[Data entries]
────────────────────────────────────────
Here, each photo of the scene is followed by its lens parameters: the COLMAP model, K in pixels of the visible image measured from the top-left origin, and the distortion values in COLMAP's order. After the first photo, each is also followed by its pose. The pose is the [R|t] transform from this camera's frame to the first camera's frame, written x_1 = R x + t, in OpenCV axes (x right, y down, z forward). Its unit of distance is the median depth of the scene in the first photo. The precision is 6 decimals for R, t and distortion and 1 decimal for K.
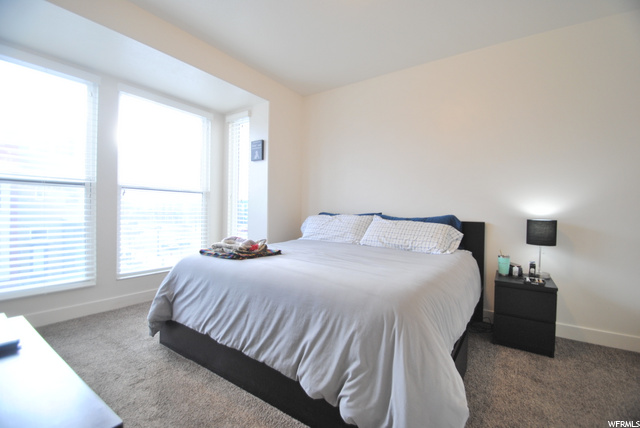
lens RADIAL K [[280.4, 0, 318.5], [0, 280.4, 213.8], [0, 0, 1]] dist [0.016999, -0.020187]
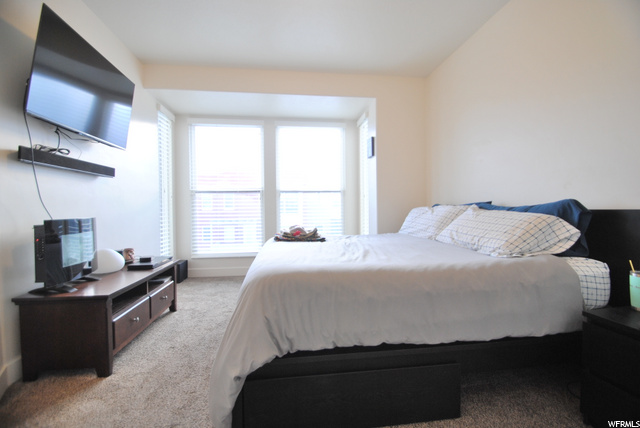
lens RADIAL K [[280.4, 0, 318.5], [0, 280.4, 213.8], [0, 0, 1]] dist [0.016999, -0.020187]
pose [[0.667152, -0.012143, -0.744822, 0.518856], [0.013164, 0.999903, -0.004511, 0.029397], [0.744805, -0.006796, 0.667247, 0.178194]]
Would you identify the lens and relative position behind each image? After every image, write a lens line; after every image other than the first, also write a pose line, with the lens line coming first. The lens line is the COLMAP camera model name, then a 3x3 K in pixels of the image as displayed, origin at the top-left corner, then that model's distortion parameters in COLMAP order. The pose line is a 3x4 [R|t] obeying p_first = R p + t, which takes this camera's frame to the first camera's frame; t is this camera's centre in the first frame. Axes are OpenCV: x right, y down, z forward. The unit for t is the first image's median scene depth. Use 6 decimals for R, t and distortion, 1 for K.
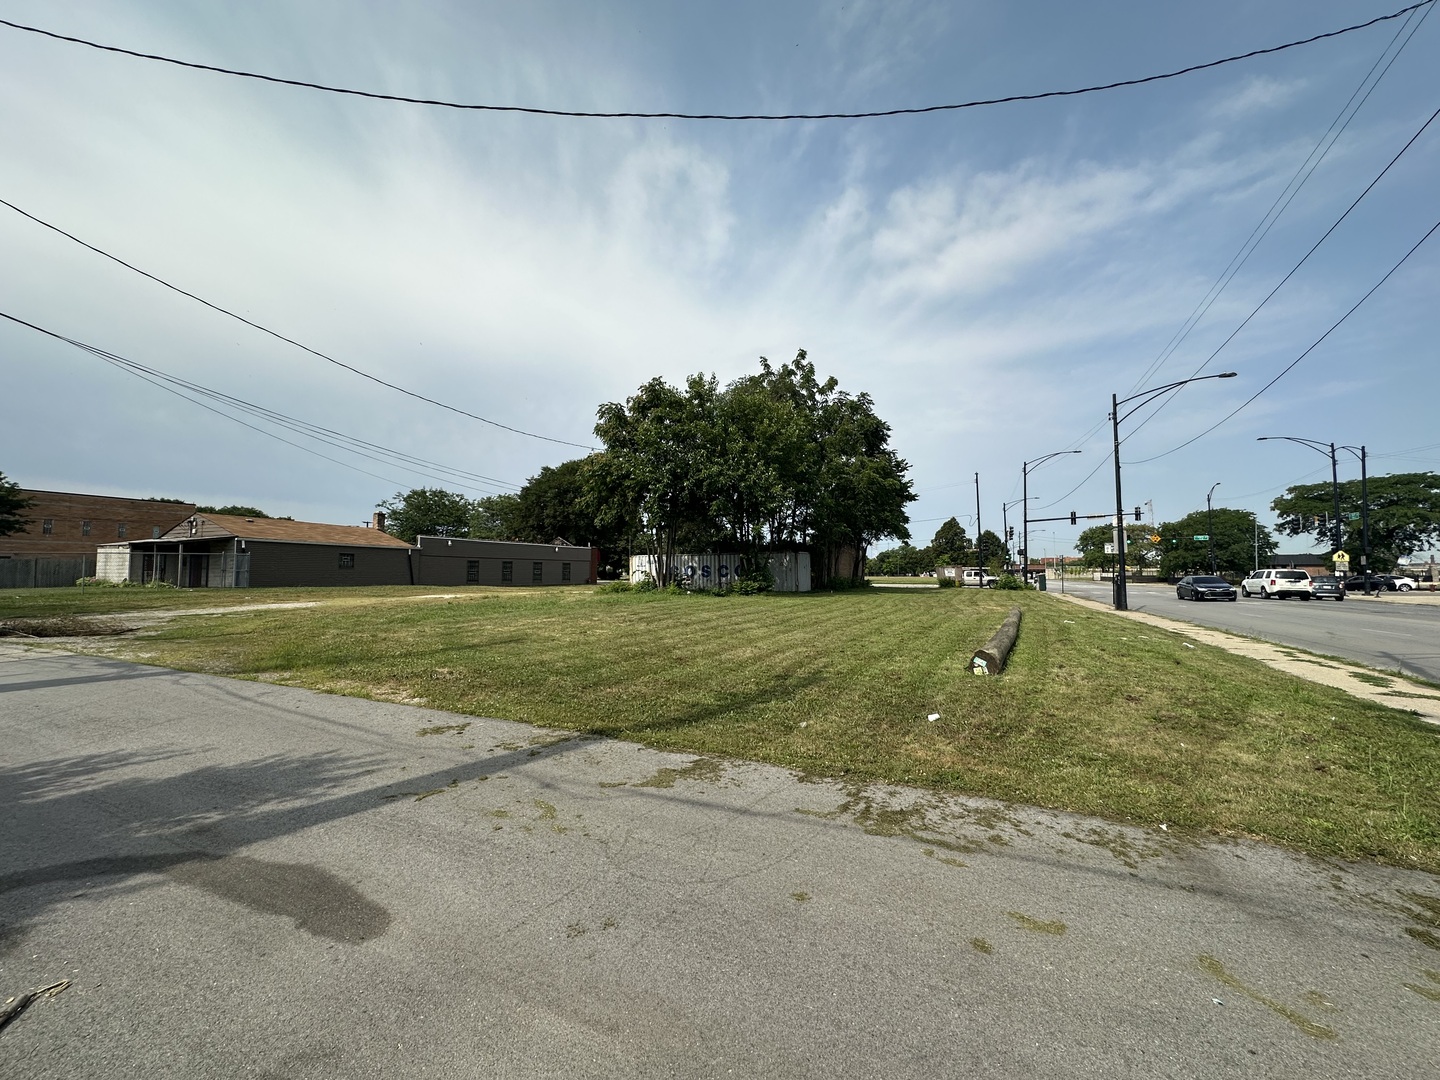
────────────────────────────────────────
— TASK INSTRUCTIONS —
Every entry must be transcribed exactly. Pictures do not belong in the copy.

— WRITTEN RESPONSE —
Here, each photo of the scene is followed by its lens parameters: the COLMAP model, K in pixels of the visible image measured from the top-left origin, and the distortion values in COLMAP's order. After the first photo, each is also followed by its pose. The pose is the [R|t] transform from this camera's frame to the first camera's frame, written x_1 = R x + t, in OpenCV axes (x right, y down, z forward). Its unit of distance is the median depth of the scene in the first photo. The precision is 6 decimals for R, t and distortion and 1 decimal for K.
lens RADIAL K [[280.4, 0, 318.5], [0, 280.4, 213.8], [0, 0, 1]] dist [0.016999, -0.020187]
lens RADIAL K [[280.4, 0, 318.5], [0, 280.4, 213.8], [0, 0, 1]] dist [0.016999, -0.020187]
pose [[0.667152, -0.012143, -0.744822, 0.518856], [0.013164, 0.999903, -0.004511, 0.029397], [0.744805, -0.006796, 0.667247, 0.178194]]
Would you identify the lens and relative position behind each image? After every image, write a lens line; after every image other than the first, also write a pose line, with the lens line coming first. The lens line is the COLMAP camera model name, then a 3x3 K in pixels of the image as displayed, origin at the top-left corner, then that model's distortion parameters in COLMAP order. The pose line is a 3x4 [R|t] obeying p_first = R p + t, which takes this camera's frame to the first camera's frame; t is this camera's centre in the first frame. Axes are OpenCV: x right, y down, z forward. The unit for t is the first image's median scene depth. Use 6 decimals for R, t and distortion, 1 for K.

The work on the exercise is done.